The Instant System gives you dual-band 802.11ac wi-fi with a top speed of 1200Mbps; on a 40Mbps VDSL connection we saw much the same upload and download speeds as from the Netgear Orbi we normally use, but you might notice a difference on a faster connection.
But the Instant System certainly couldn't match the Orbi for coverage or signal strength and the quoted 4,000 square feet coverage seems somewhat optimistic -- especially if you have brick walls or you're in a modern building with a metal frame. We tested the Instant System in a Victorian flat with brick walls: it's long, narrow and has several floors. We couldn't set up the MeshPoint in the first room we tried to extend the network to, because it was out of range of the base station. When we moved it to a closer room, we got a connection but the signal strength was very dependent on where in the room we positioned it (higher up was better). London brick contains mica crystals, which makes for a challenging wireless environment, although the Orbi isn't sensitive to its location in the same way.
After moving the MeshPoint to get it connected, we checked what band the AmpliFi system was using. It had picked the same band as the Orbi, so we used the app to move it to a different band.

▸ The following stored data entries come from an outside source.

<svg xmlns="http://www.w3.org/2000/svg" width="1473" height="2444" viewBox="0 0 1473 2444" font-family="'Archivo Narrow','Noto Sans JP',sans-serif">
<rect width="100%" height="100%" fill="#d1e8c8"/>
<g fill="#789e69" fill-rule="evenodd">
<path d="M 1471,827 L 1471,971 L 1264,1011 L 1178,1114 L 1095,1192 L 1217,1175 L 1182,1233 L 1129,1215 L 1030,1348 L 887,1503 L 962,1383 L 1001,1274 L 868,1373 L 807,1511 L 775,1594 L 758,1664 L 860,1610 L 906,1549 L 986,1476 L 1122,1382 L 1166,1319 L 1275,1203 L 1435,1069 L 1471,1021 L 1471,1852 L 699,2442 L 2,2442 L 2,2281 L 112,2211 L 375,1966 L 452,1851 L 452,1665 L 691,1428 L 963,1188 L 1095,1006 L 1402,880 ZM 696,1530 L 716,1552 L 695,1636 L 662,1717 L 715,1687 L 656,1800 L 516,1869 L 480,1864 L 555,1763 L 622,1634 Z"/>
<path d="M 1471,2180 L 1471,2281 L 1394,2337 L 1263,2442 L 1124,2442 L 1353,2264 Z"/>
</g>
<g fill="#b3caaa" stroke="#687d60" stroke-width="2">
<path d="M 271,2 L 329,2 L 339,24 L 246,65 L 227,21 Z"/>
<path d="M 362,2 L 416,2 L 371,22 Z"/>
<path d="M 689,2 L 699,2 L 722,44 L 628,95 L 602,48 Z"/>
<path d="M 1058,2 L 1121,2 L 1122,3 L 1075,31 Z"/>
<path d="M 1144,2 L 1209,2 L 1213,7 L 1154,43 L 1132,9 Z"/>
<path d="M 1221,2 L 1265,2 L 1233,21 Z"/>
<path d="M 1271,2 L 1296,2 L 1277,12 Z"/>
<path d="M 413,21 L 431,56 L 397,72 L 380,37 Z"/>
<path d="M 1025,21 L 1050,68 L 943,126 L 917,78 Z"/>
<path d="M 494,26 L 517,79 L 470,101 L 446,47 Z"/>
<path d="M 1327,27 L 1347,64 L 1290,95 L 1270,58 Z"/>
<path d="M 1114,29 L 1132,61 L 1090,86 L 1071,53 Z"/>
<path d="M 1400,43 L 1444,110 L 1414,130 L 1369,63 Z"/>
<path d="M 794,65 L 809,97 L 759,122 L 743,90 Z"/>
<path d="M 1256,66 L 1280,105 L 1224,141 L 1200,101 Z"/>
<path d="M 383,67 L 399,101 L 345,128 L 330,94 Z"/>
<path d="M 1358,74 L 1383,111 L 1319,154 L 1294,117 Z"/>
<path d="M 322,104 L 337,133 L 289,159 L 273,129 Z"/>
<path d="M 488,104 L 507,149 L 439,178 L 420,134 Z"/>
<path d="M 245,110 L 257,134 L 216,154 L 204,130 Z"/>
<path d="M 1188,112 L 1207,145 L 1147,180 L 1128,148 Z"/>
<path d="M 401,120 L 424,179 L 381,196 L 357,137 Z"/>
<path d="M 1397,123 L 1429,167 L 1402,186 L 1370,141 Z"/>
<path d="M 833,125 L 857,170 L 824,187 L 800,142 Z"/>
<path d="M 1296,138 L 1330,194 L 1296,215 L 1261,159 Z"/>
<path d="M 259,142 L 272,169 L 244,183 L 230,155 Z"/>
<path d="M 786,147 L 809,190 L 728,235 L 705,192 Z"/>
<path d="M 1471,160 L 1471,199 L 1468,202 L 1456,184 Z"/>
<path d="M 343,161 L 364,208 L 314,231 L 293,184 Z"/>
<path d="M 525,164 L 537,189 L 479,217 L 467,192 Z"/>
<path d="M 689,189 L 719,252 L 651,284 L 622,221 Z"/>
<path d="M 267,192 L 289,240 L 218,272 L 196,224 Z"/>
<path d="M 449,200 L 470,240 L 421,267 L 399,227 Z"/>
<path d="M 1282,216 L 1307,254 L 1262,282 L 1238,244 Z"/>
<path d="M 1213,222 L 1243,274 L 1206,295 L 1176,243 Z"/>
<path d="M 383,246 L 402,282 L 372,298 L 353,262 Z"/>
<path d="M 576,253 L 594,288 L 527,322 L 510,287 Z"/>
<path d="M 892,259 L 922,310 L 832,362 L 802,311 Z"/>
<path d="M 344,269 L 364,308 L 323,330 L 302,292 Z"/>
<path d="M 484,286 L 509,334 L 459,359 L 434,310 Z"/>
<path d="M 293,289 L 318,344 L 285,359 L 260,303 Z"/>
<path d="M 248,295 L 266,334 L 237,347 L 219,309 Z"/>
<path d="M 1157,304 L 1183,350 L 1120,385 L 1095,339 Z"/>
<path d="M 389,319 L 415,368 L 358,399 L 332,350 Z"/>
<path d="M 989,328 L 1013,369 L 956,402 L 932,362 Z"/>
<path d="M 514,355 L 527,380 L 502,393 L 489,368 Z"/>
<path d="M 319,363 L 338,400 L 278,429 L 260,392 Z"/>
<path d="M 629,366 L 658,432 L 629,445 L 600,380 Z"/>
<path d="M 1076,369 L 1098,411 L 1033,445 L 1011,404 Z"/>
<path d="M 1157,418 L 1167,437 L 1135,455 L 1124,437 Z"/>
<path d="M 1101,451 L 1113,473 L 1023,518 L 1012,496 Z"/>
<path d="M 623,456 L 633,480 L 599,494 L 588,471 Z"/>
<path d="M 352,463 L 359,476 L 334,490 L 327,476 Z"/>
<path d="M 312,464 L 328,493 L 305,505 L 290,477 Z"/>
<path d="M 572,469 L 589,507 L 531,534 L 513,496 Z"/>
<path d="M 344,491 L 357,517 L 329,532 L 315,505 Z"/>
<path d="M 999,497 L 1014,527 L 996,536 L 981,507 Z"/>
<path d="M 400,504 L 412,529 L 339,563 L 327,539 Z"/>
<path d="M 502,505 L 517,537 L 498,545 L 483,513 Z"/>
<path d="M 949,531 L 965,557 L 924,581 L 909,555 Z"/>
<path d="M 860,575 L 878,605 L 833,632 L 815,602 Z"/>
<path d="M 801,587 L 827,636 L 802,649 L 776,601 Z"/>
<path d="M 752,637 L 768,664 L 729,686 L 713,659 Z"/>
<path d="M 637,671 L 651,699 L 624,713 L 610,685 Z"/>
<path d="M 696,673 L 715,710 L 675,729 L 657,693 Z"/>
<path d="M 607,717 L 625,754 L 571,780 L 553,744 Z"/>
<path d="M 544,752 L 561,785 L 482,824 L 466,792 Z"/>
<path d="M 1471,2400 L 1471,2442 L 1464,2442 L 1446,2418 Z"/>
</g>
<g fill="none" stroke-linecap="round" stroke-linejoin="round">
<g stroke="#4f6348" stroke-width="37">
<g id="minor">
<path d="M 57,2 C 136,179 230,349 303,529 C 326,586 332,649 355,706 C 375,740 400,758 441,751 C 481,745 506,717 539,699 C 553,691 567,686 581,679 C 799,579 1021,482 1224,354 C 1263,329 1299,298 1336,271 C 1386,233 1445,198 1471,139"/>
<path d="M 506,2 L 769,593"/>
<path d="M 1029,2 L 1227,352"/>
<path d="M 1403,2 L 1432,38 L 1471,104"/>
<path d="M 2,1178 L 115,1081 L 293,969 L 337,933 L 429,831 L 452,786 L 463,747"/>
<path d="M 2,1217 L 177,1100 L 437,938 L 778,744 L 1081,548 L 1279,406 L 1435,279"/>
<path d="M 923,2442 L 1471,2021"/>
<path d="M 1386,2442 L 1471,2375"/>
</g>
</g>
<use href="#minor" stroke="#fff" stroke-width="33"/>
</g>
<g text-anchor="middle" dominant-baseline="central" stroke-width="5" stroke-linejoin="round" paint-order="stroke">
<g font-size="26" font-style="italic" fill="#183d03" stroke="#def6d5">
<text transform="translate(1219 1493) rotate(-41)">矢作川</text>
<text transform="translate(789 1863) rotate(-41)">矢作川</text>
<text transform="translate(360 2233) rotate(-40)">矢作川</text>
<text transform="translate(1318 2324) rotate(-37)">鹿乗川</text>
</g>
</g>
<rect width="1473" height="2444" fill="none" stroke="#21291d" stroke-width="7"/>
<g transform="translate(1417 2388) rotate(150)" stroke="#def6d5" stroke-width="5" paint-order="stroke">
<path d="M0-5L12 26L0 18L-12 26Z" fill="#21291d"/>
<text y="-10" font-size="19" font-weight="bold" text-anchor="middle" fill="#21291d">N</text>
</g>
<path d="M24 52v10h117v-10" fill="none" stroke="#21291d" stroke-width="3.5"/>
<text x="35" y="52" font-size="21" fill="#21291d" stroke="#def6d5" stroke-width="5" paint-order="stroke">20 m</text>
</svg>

This took a surprisingly long time to complete -- about as long as rebooting the base station -- and even then, only the base station moved to a different band; the MeshPoint was still on the band occupied by the Orbi (and several wireless devices in neighbouring buildings).
Signal strength around the house varied significantly. The signal propagated well to rooms on the next floor when it only had to go through the ceiling, but even partition walls reduced the signal in adjacent rooms, and the signal was much weaker on the next floor up.
The only time the Instant System's signal was stronger than the Orbi's was when we were in the same room as the AmpliFi unit and the Orbi was on the other side of a brick wall. Moving to the other side of that brick wall, the Instant System's signal in the next room was only as strong as the signal from the second Orbi unit, which was one floor up and on the other side of yet another brick wall.
If the Instant System wi-fi mesh isn't strong enough to reach across your entire building and you have structured cabling, you could use the extra Ethernet port on the base station and the MeshPoint extender to connect them. Or you could use that for connecting a device that only has an Ethernet port. Again, having only a single port helps keep the price down, but makes it less useful if you want your mesh to share devices that connect over USB.
The AmpliFi app is both simple and powerful. Networking novices are unlikely to get stuck and there's a reasonable range of options if you want more control. It's simple to set up a guest network and limit its availability, which is useful for limiting how long children are online or turning the network off outside business hours. You can also pause or change the priority of connectivity on specific devices, if you need to give one connection more bandwidth. You can run a speed test or set the range of the built-in DHCP server (which you can't turn off). And if you set up the remote access you can do all that from anywhere, which is handy if you get a support call when you're out.
If you want better coverage and more sophisticated options for home or business use, the Netgear Orbi is a better choice. But the AmpliFi Instant System is a basic budget option for simple mesh wi-fi that should satisfy many less-demanding users.